# Dual 200A Sub-Services - Rooftop or Interior



## Kevin (Feb 14, 2017)

If the drop ceiling is a plenum space, I would run conduit...

IIRC, ACWU and Teck Cable do not have an FT6 rating on their outer jacket.

I vote for wireless! :vs_laugh:


----------



## Mobius87 (May 20, 2019)

Kevin_Essiambre said:


> If the drop ceiling is a plenum space, I would run conduit...
> 
> IIRC, ACWU and Teck Cable do not have an FT6 rating on their outer jacket.
> 
> I vote for wireless! :vs_laugh:



Ya, wireless is my preference too, but so $$$$.

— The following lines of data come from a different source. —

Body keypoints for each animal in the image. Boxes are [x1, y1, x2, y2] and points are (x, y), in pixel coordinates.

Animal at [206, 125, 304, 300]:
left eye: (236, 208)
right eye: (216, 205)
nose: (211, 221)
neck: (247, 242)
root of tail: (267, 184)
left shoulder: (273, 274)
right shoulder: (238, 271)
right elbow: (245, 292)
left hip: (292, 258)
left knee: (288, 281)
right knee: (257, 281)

In all seriousness though, I will have to confirm the plenum thing. I assumed it was not, due to it being a commercial space with exposed wood construction above the ceiling.


----------



## kb1jb1 (Nov 11, 2017)

If you run outside across the roof deck, make sure you seal the conduit at both ends. Warm interior air will condensate in the winter and either fill up the conduit or leak back into the building.
Exterior conduit runs across the roof have been talked about on this site several times. Some like PVC some EMT and some rigid. I prefer aluminum rigid with the plastic roof blocks for long runs. Be careful of not creating a trip hazard if near the edge of the roof.


----------